Malgré l'interdiction formelle du gouverneur local, des centaines de personnes sont restées massées toute la journée devant le tribunal pour réclamer "justice pour Ali Ismail" et crier des slogans hostiles au gouvernement turc.

Le 2 juin 2013, Ali Ismail Korkmaz, 19 ans, a été roué de coups par un groupe d'individus alors qu'il tentait d'échapper à une charge de la police lors d'une manifestation anti-Erdogan à Eskisehir, une grande ville étudiante de l'ouest de la Turquie.

Procès "politique"

Victime d'une hémorragie cérébrale, le jeune étudiant a succombé à ses blessures le 10 juillet après 38 jours de coma.

Le procureur a requis lundi des peines allant de huit ans d'emprisonnement à la réclusion à perpétuité contre les accusés, poursuivis pour "meurtre avec préméditation".

Les avocats de la famille de la victime ont donné aux débats un tour très politique.

"Cet événement ne peut pas être séparé des manifestations de Gezi. Le pouvoir a eu peur de perdre sa légitimité constitutionnelle et a ordonné une répression massive du mouvement par les forces de l'ordre", a souligné l'un d'eux, Ayhan Erdogan.

Les proches d'autres victimes des manifestations de juin ont tenté, en vain, de se constituer partie civile mais en ont profité pour mettre en cause M. Erdogan. "Le Premier ministre a ordonné personnellement cette répression brutale (...) la police a délibérément massacré nos enfants pour rien", a lancé à la barre le frère de l'une d'elles, Mustafa Sarisuluk.

L'affaire Korkmaz est l'une des rares procédures judiciaires ouvertes contre les forces de l'ordre turques après la fronde de juin 2013.

Selon l'association des médecins de Turquie, la fronde partie de la place Taksim d'Istanbul avant de se propager à tout le pays, a fait au total six morts et plus de 8.000 blessés. Plusieurs milliers de personnes ont été interpellées.

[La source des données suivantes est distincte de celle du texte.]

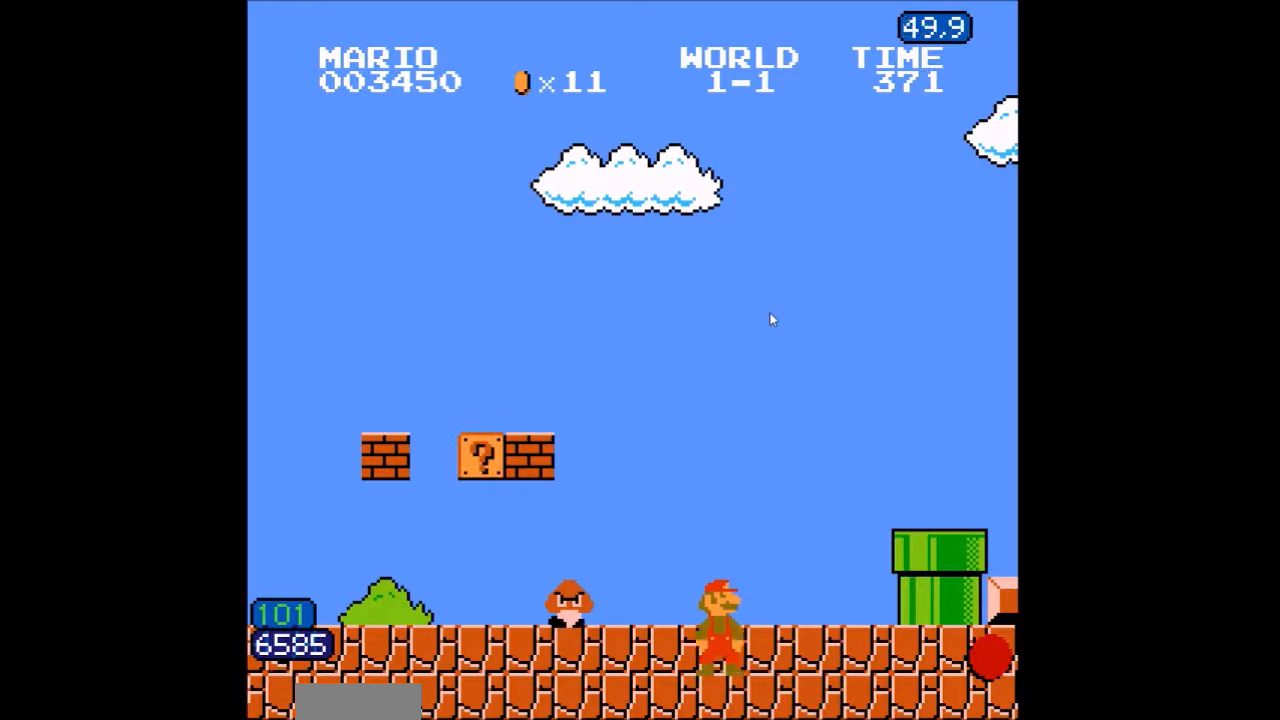
{"buttons": ["B"], "events": []}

Le premier grand procès de manifestants, que M. Erdogan avait qualifiés de "vandales", doit s'ouvrir au printemps à Istanbul avec 255 accusés.

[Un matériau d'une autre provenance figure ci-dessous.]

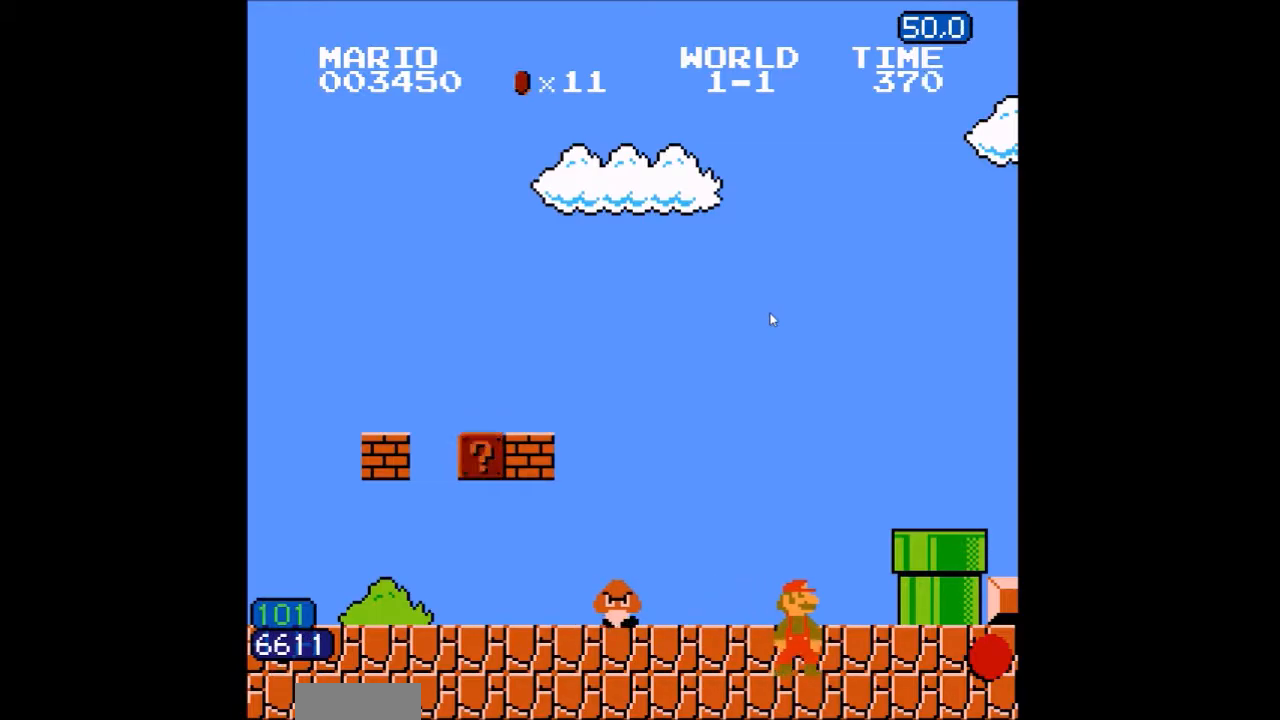
{"buttons": ["B"], "events": []}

L'image du chef du gouvernement a été sérieusement écornée par la répression de ce mouvement, qui dénonçait sa dérive autoritaire et sa volonté d'"islamiser" la société turque. Amnesty International a dénoncé des violations "à très grande échelle" des droits humains.

M. Erdogan, qui règne sans partage sur la Turquie depuis 2002, est à nouveau sérieusement malmené, cette fois par un scandale politico-financier sans précédent qui vise des dizaines de ses proches dans plusieurs enquêtes de corruption.